Found this enchantress planter with original flowers at an antique store last weekend, didnt buy it because it was at the end of my antique store spree and I didnt have the cash to get it then and there. Its still there but I wanted to know if its worth it to get it and top off the liquid? They want $35 for it but the water is at half and there seems to be a streak of wax on the inside of the globe that runs vertical about half way up the glass (not visible in this picture)... The tag says "runs great" haha!

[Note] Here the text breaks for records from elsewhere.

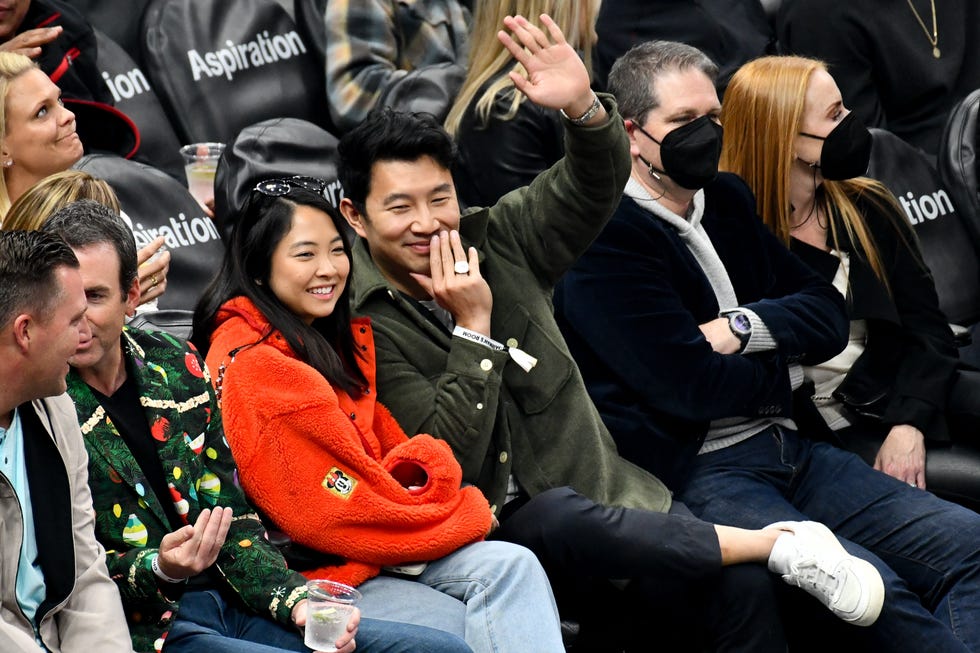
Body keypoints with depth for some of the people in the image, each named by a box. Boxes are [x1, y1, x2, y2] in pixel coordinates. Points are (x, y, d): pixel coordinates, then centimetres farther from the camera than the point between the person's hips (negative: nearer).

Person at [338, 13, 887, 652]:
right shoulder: (361, 327, -8)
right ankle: (777, 544, -25)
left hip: (594, 488, 5)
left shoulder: (494, 241, 8)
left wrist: (584, 107, -17)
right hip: (486, 523, -5)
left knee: (739, 585, -22)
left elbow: (595, 185, 3)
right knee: (564, 518, -38)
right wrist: (475, 328, -16)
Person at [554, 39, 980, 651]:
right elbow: (693, 386, -16)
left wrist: (746, 326, -5)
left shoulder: (728, 200, 19)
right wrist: (784, 372, 4)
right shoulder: (603, 239, -9)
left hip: (789, 448, 9)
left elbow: (829, 314, 16)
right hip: (694, 474, -9)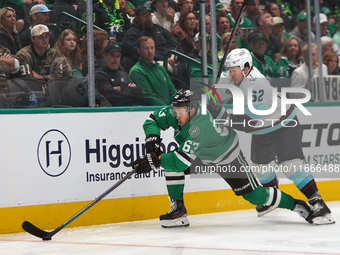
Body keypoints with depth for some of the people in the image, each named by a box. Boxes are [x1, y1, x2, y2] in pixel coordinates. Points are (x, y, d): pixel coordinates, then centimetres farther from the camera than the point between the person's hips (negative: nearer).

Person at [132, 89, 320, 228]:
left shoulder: (200, 126, -42)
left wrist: (155, 161, -44)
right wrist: (152, 141, -27)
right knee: (170, 163, -14)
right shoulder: (176, 112, -20)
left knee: (254, 195, -7)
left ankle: (297, 206, 14)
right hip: (203, 157, 7)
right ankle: (178, 211, -5)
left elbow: (184, 160, -44)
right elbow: (152, 120, -8)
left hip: (228, 158, -7)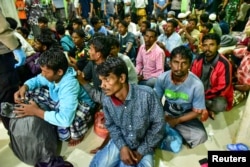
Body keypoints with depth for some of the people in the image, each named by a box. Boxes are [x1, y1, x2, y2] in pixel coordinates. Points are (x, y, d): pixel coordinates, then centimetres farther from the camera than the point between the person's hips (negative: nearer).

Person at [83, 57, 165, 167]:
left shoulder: (147, 94, -26)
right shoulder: (106, 100, -14)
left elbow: (158, 125, -16)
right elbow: (111, 125, 2)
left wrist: (141, 152, -13)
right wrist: (122, 147, -12)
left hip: (144, 145, -2)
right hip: (120, 142, 3)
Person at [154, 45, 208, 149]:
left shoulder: (197, 85, -25)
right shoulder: (162, 78, -18)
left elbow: (197, 111, -13)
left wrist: (177, 120, -19)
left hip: (186, 118, -1)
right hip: (166, 114, 2)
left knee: (200, 136, -27)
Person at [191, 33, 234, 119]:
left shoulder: (224, 64, -19)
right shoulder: (198, 59, -5)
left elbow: (222, 88, -21)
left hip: (216, 96, -4)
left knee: (220, 105, -36)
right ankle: (207, 108, -9)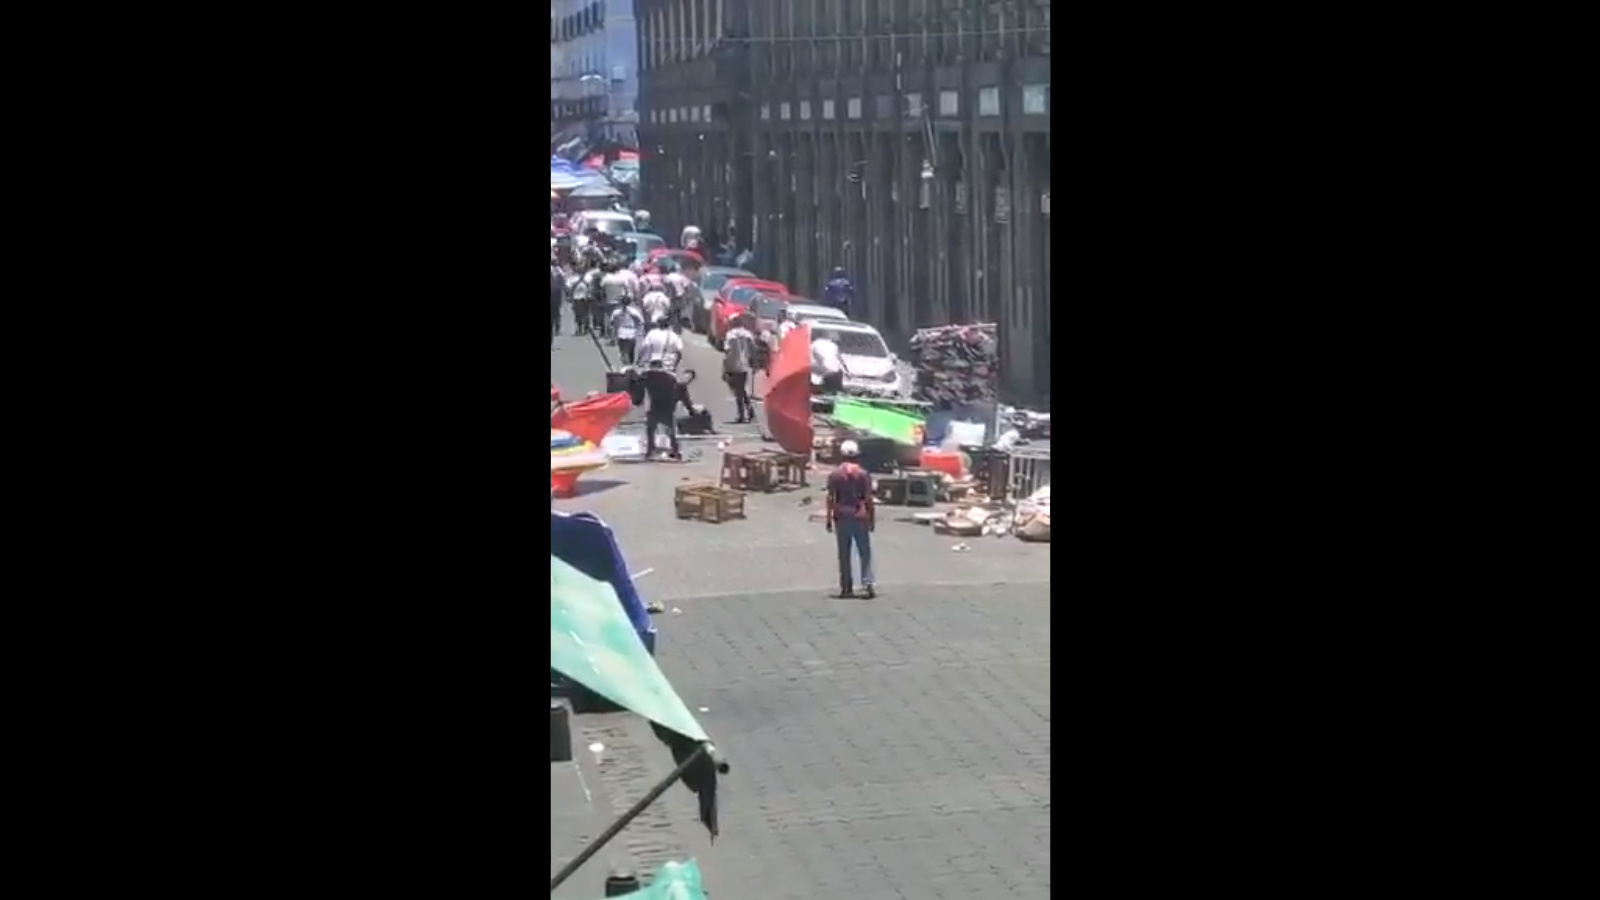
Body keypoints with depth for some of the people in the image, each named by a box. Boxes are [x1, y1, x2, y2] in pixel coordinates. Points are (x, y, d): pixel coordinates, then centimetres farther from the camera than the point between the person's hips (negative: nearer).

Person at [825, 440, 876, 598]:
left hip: (841, 518, 1)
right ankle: (868, 583, -9)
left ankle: (846, 587, 6)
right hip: (859, 517, -1)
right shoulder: (863, 474, -3)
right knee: (865, 552, 3)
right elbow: (868, 499, -4)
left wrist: (829, 519, 4)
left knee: (844, 555, 7)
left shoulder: (835, 475, -1)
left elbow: (831, 499, -2)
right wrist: (872, 519, 2)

Can these be topped off with regular distilled water? I know the yellow tint might become less yellow if I just add plain water. Otherwise I recall reading that the older lamps had "propylene glycol" in them.... Should I use that? Is it easy to find in small amounts for just this purpose?

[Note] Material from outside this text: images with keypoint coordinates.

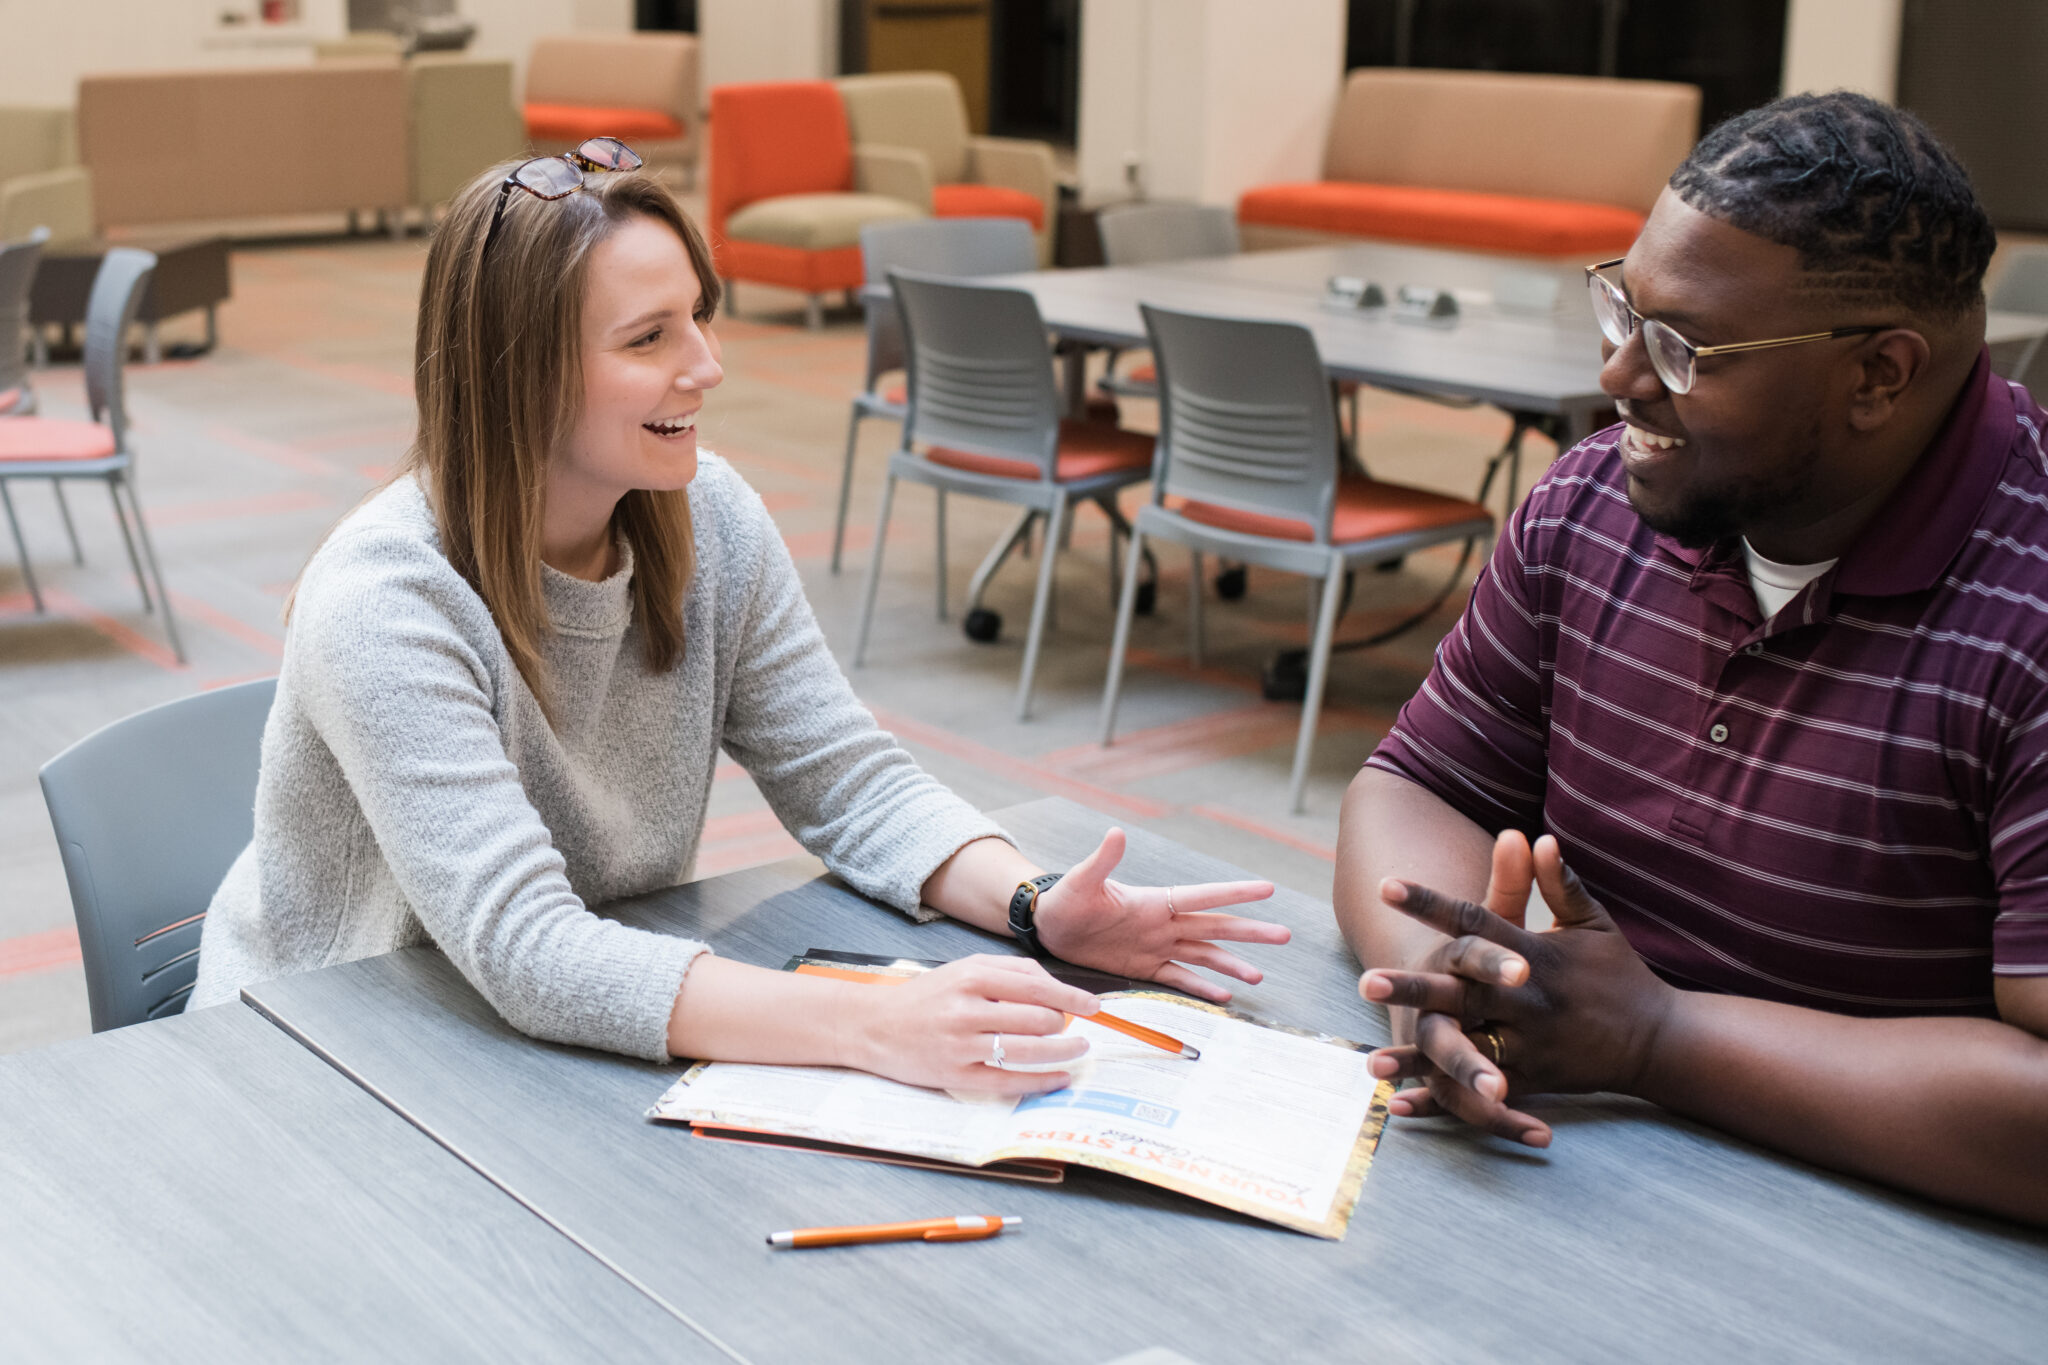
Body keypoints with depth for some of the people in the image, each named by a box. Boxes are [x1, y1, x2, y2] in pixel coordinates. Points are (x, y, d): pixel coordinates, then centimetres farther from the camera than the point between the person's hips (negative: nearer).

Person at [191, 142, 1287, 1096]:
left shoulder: (709, 521, -7)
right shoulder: (384, 606, -27)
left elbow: (851, 781, -5)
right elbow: (527, 952, -36)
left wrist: (1036, 908, -25)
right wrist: (878, 1025, -46)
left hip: (592, 1043, 6)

Since the globe is only half full I would definitely offer them less, $20 to $25. But still if you want one like this $35 isn't a deal breaker if the base isn't banged up. The flowers are original and rare so that adds value. You may be able to refurbish with propylene glycol and distilled water, or you may have to use another method. One thing to keep in mind, if you goo-kit one of your centuries you can try using that fluid to fix this one. Just empty the fluid and save in an air-tight container then transfer the fluid from the donor lamp.

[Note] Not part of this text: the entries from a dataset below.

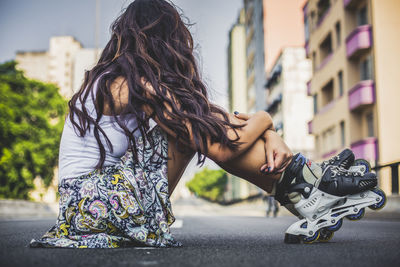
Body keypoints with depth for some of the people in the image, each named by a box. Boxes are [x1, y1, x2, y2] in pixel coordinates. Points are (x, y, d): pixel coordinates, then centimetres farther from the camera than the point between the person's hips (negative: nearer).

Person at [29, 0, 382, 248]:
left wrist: (271, 136, -5)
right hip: (92, 203, -8)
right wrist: (263, 119, -1)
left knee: (202, 121, 0)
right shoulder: (136, 85, -18)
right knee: (209, 134, -14)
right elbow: (221, 149, -20)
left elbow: (216, 114, 7)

I'd say offer $25, or even $20. And yes, great plan: try that blue Century's liquid in this, if you goo-kit or refill the Century. Just make sure you leave at least a 3/4" gap below the cap edge, and be sure the rubber disk up inside the cap is centered before you screw it back on. The Century may have a disk, a rubber ring, or no gasket.
I'd say $25, tops. With the liquid missing, you're in for some experimenting. I don't know if you can top off THAT much liquid with distilled.